The demurrer is more persuasive, however, as to the second cause of action for implied (or equitable) indemnity. This court sustained the previous demurrer to this claim, embracing Plaintiffs’ argument that the equitable indemnity claim was effectively preempted by the express indemnity clause in the Final Conditions of Approval. “[W]here, as here, the parties have expressly contracted with respect to the duty to indemnify, the extent of that duty must be determined from the contract and not by reliance on the independent doctrine of equitable indemnity.” (Rossmoor Sanitation, Inc. v. Pylon, Inc. (1975) 13 Cal.3d 622, 628.)

The amended pleading and subsequent round of briefing on demurrer does little to affect this court’s prior ruling. Palmdale relies on the case E. L. White, Inc. v. City of Huntington Beach (1978) 21 Cal.3d 497, 507–509, in which the court held that an indemnification clause, which required an indemnitor to reimburse a designated indemnitee, did not foreclose an equitable indemnification claim by the contractual indemnitor against the indemnitee, who otherwise could hope for no indemnification under the contract, where the indemnitee’s active negligence had been previously established by binding judicial decisions. The court stated that where “the duty established by contract is by the terms and conditions of its creation inapplicable to the particular factual setting before the court, the equitable principles of implied indemnity may indeed come into play.” (Id. at p. 508.) The court otherwise recognized that “when parties by express contractual provision establish a duty in one party to indemnify another, the extent of that duty must be determined from the contract and not from the independent doctrine of equitable indemnity.” (Id. at p. 508, internal quotation marks omitted.)

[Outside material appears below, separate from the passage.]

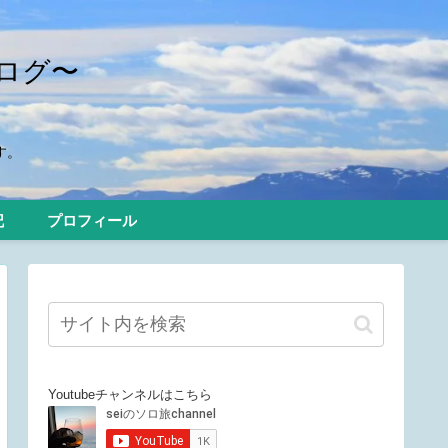
ログ〜
す。
記
プロフィール
Youtubeチャンネルはこちら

Here, Palmdale is a contractual indemnitee under the Final Conditions of Approval, who hopes to obtain compensation from Plaintiffs by virtue of language requiring them to “hold harmless the City of Palmdale” under specified circumstances. (FAXC ¶ 28.) “Where, as here, the parties have expressly contracted with respect to the duty to indemnify, the extent of that duty must be determined from the contract and not by reliance on the independent doctrine of equitable indemnity. (Rossmoor Sanitation, Inc. v. Pylon, Inc. (1975) 13 Cal.3d 622, 628.)

Accordingly, the demurrer is SUSTAINED to the second cause of action without leave to amend.